• YOUR OBJECTIVE: Count how many lines of the records below contain the string "series", treating uppercase and lowercase as different. Give only the number.

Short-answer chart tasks
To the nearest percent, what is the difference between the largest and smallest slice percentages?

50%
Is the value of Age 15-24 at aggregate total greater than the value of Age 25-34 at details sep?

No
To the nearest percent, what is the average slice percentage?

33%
--
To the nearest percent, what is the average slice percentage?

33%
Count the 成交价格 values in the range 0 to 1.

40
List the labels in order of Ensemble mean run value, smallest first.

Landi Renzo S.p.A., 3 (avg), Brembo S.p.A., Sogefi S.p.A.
--
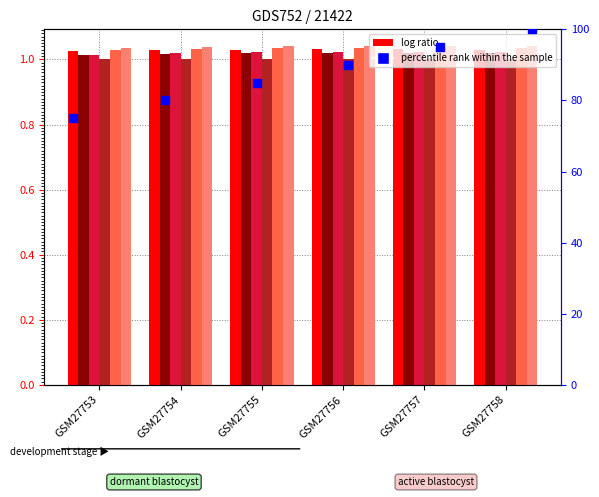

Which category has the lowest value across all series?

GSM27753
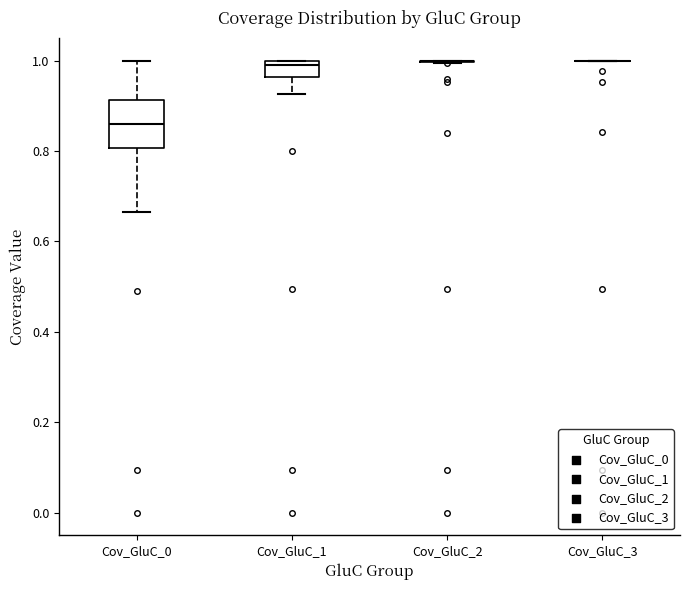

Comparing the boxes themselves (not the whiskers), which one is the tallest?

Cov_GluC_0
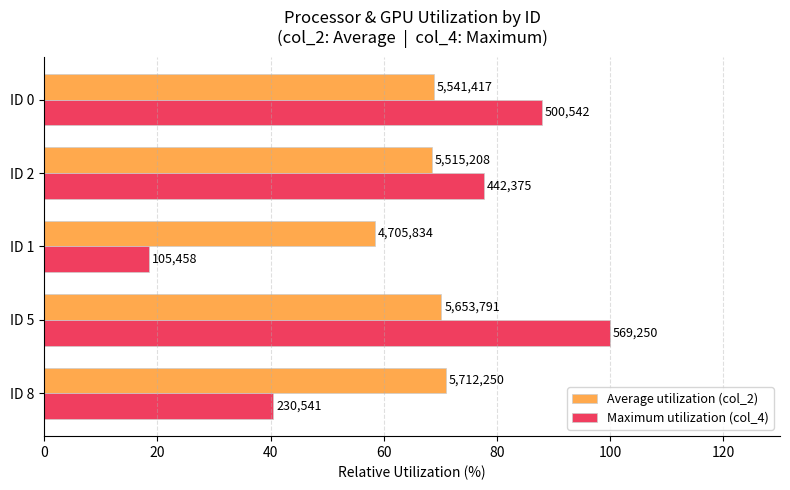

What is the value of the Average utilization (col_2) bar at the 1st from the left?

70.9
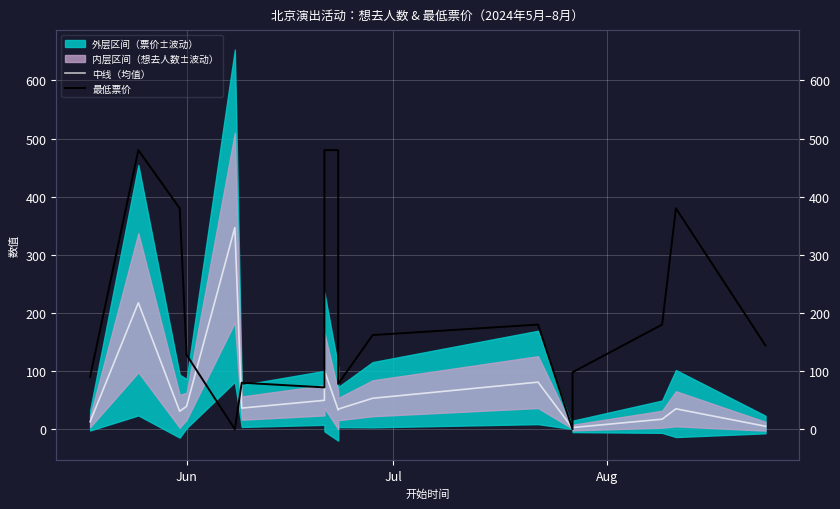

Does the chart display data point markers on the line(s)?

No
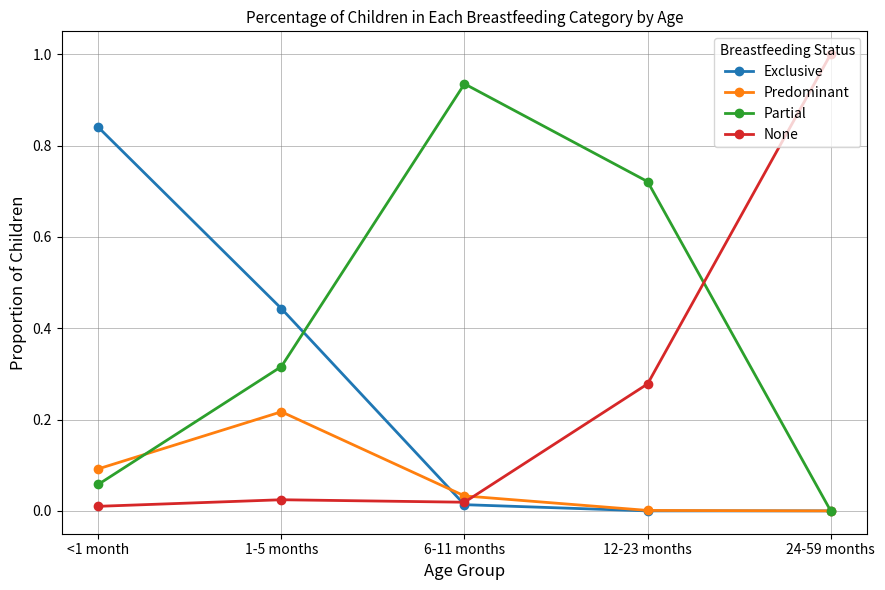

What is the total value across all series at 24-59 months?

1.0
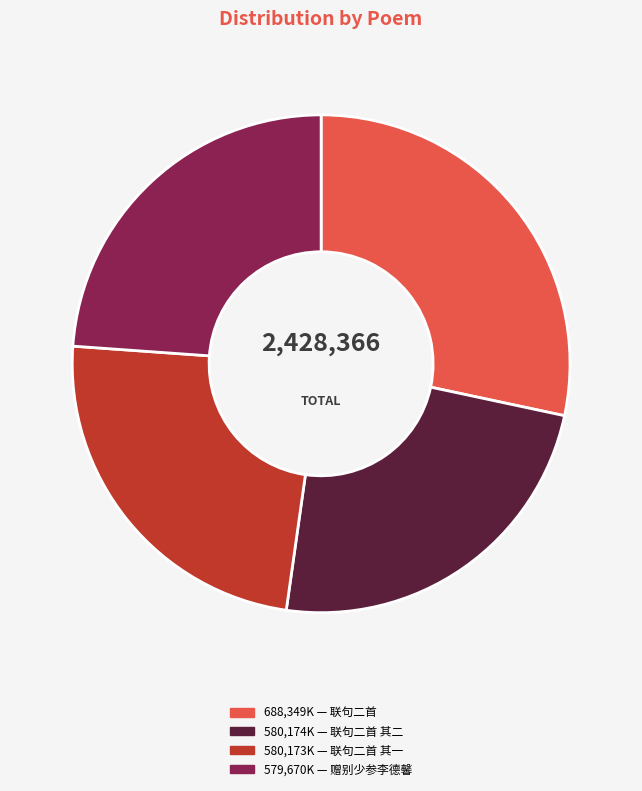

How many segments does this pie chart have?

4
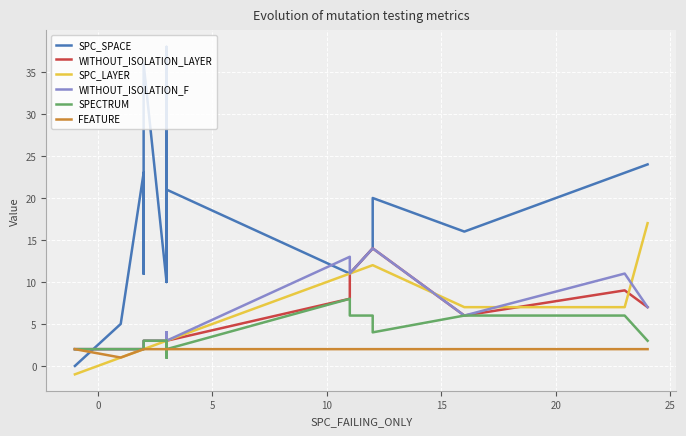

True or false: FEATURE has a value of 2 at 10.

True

• FINAL ANSWER: 2